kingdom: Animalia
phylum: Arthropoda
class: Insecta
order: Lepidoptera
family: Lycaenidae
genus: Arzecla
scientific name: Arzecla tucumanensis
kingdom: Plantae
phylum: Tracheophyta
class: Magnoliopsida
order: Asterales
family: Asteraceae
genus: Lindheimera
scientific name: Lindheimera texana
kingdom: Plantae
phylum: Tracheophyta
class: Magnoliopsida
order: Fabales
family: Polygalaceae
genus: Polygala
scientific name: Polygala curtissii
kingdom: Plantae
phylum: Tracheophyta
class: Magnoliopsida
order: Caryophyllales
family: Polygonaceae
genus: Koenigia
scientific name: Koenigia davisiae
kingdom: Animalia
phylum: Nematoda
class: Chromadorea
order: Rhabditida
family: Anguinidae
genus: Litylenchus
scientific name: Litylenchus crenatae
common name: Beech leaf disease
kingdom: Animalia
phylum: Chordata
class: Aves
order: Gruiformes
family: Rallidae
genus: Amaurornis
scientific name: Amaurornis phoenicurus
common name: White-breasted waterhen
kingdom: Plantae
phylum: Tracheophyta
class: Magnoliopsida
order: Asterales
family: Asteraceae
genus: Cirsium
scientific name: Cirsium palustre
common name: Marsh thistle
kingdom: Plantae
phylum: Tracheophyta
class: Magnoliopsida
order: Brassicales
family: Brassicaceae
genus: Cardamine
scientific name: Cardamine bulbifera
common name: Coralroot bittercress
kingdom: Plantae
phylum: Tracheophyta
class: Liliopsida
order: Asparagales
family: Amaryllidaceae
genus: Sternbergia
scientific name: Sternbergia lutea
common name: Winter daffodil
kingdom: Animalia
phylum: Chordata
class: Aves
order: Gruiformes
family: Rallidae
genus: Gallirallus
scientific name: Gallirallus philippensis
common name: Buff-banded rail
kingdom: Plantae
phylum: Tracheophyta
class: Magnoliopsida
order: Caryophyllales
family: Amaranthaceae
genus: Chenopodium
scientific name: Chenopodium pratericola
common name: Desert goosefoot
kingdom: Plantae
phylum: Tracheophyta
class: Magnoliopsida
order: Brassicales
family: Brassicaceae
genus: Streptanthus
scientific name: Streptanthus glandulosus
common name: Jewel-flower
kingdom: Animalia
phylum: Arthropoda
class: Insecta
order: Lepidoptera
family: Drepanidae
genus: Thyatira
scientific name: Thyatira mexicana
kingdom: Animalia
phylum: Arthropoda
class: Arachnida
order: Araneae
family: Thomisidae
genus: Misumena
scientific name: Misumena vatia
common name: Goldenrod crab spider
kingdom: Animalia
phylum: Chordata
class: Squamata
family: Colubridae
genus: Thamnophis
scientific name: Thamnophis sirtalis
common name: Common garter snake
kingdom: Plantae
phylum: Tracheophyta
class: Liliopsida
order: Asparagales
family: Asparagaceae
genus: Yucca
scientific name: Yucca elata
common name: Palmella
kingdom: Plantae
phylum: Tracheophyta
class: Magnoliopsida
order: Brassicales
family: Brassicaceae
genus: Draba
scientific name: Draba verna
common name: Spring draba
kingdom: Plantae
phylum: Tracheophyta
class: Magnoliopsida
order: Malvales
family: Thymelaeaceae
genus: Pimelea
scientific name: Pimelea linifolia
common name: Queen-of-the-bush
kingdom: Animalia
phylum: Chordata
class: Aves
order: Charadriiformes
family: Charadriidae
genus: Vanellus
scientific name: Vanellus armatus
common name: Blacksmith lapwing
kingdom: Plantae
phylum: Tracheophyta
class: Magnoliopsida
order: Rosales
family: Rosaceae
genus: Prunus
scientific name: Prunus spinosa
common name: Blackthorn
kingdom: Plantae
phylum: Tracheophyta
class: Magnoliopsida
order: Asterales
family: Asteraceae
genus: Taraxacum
******
Copy every line of the data above verbatim, keeping the order, spelling, and capitalization unchanged.

» Correct result:
kingdom: Animalia
phylum: Arthropoda
class: Insecta
order: Lepidoptera
family: Lycaenidae
genus: Arzecla
scientific name: Arzecla tucumanensis
kingdom: Plantae
phylum: Tracheophyta
class: Magnoliopsida
order: Asterales
family: Asteraceae
genus: Lindheimera
scientific name: Lindheimera texana
kingdom: Plantae
phylum: Tracheophyta
class: Magnoliopsida
order: Fabales
family: Polygalaceae
genus: Polygala
scientific name: Polygala curtissii
kingdom: Plantae
phylum: Tracheophyta
class: Magnoliopsida
order: Caryophyllales
family: Polygonaceae
genus: Koenigia
scientific name: Koenigia davisiae
kingdom: Animalia
phylum: Nematoda
class: Chromadorea
order: Rhabditida
family: Anguinidae
genus: Litylenchus
scientific name: Litylenchus crenatae
common name: Beech leaf disease
kingdom: Animalia
phylum: Chordata
class: Aves
order: Gruiformes
family: Rallidae
genus: Amaurornis
scientific name: Amaurornis phoenicurus
common name: White-breasted waterhen
kingdom: Plantae
phylum: Tracheophyta
class: Magnoliopsida
order: Asterales
family: Asteraceae
genus: Cirsium
scientific name: Cirsium palustre
common name: Marsh thistle
kingdom: Plantae
phylum: Tracheophyta
class: Magnoliopsida
order: Brassicales
family: Brassicaceae
genus: Cardamine
scientific name: Cardamine bulbifera
common name: Coralroot bittercress
kingdom: Plantae
phylum: Tracheophyta
class: Liliopsida
order: Asparagales
family: Amaryllidaceae
genus: Sternbergia
scientific name: Sternbergia lutea
common name: Winter daffodil
kingdom: Animalia
phylum: Chordata
class: Aves
order: Gruiformes
family: Rallidae
genus: Gallirallus
scientific name: Gallirallus philippensis
common name: Buff-banded rail
kingdom: Plantae
phylum: Tracheophyta
class: Magnoliopsida
order: Caryophyllales
family: Amaranthaceae
genus: Chenopodium
scientific name: Chenopodium pratericola
common name: Desert goosefoot
kingdom: Plantae
phylum: Tracheophyta
class: Magnoliopsida
order: Brassicales
family: Brassicaceae
genus: Streptanthus
scientific name: Streptanthus glandulosus
common name: Jewel-flower
kingdom: Animalia
phylum: Arthropoda
class: Insecta
order: Lepidoptera
family: Drepanidae
genus: Thyatira
scientific name: Thyatira mexicana
kingdom: Animalia
phylum: Arthropoda
class: Arachnida
order: Araneae
family: Thomisidae
genus: Misumena
scientific name: Misumena vatia
common name: Goldenrod crab spider
kingdom: Animalia
phylum: Chordata
class: Squamata
family: Colubridae
genus: Thamnophis
scientific name: Thamnophis sirtalis
common name: Common garter snake
kingdom: Plantae
phylum: Tracheophyta
class: Liliopsida
order: Asparagales
family: Asparagaceae
genus: Yucca
scientific name: Yucca elata
common name: Palmella
kingdom: Plantae
phylum: Tracheophyta
class: Magnoliopsida
order: Brassicales
family: Brassicaceae
genus: Draba
scientific name: Draba verna
common name: Spring draba
kingdom: Plantae
phylum: Tracheophyta
class: Magnoliopsida
order: Malvales
family: Thymelaeaceae
genus: Pimelea
scientific name: Pimelea linifolia
common name: Queen-of-the-bush
kingdom: Animalia
phylum: Chordata
class: Aves
order: Charadriiformes
family: Charadriidae
genus: Vanellus
scientific name: Vanellus armatus
common name: Blacksmith lapwing
kingdom: Plantae
phylum: Tracheophyta
class: Magnoliopsida
order: Rosales
family: Rosaceae
genus: Prunus
scientific name: Prunus spinosa
common name: Blackthorn
kingdom: Plantae
phylum: Tracheophyta
class: Magnoliopsida
order: Asterales
family: Asteraceae
genus: Taraxacum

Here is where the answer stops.